Department of Biomedical Engineering, Asan Medical Center, University of Ulsan College of Medicine, Seoul, Korea.
Department of Endocrinology/Metabolism, Asan Medical Center, University of Ulsan College of Medicine, Seoul, Korea.
Department of Pulmonary and Critical Care Medicine, Asan Medical Center, University of Ulsan College of Medicine, Seoul, Korea.
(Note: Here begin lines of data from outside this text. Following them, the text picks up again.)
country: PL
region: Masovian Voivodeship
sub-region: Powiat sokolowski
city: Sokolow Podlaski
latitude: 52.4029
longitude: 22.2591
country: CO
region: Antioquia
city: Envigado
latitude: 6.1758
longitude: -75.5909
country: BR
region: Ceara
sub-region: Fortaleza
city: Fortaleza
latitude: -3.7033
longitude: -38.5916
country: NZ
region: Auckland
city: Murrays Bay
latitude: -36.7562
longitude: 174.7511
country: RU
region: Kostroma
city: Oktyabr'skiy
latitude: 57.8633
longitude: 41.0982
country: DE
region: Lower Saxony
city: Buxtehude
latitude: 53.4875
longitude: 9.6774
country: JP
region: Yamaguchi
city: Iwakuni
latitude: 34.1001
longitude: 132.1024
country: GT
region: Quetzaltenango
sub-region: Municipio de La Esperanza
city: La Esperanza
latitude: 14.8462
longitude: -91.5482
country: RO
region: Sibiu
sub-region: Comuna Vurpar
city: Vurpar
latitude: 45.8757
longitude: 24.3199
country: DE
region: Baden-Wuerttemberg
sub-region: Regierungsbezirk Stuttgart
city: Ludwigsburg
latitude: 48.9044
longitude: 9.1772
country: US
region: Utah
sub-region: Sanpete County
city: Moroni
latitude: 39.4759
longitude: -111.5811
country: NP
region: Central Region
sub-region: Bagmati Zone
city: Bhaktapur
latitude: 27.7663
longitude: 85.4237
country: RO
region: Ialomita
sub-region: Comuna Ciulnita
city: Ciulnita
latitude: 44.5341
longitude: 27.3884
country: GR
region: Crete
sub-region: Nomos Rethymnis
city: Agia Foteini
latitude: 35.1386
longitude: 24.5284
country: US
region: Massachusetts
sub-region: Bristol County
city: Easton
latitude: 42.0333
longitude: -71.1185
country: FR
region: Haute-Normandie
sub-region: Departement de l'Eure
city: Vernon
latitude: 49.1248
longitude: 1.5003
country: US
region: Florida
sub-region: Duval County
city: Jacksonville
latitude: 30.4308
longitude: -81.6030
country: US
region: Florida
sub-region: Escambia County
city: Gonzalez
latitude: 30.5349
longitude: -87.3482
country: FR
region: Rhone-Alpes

Division of General Medicine and Primary Care, Department of Medicine, Brigham and Women's Hospital, Boston, MA, USA.
Abstract

OBJECTIVES: To evaluate the mobile health applications (apps) developed by a single tertiary hospital in Korea with a particular focus on quality and patient safety. METHODS: Twenty-three mobile health apps developed by Asan Medical Center were selected for analysis after exclusion of the apps without any relationship with healthcare or clinical workflow, the apps for individual usage, and the mobile Web apps. Two clinical informaticians independently evaluated the apps with respect to the six aims for quality improvement suggested by the United States Institute of Medicine. All discrepancies were resolved after discussion by the two reviewers. The six aims observed in the apps were reviewed and compared by target users. RESULTS: Eleven apps targeted patients, the other 12 were designed for healthcare providers. Among the apps for patients, one app also had functions for healthcare providers. 'My cancer diary' and 'My chart in my hand' apps matched all the six aims. Of the six aims, Timeliness was the most frequently observed (20 apps), and Equity was the least observed (6 apps). Timeliness (10/11 vs. 10/12) and Patient safety (10/11 vs. 9/12) were frequently observed in both groups. In the apps for patients, Patient-centeredness (10/11 vs. 2/12) and Equity (6/11 vs. 0/12) were more frequent but Efficiency (5/11 vs. 10/12) was less frequent. CONCLUSIONS: Most of the six aims were observed in the apps, but the extent of coverage varied. Further studies, evaluating the extent to which they improve quality are needed.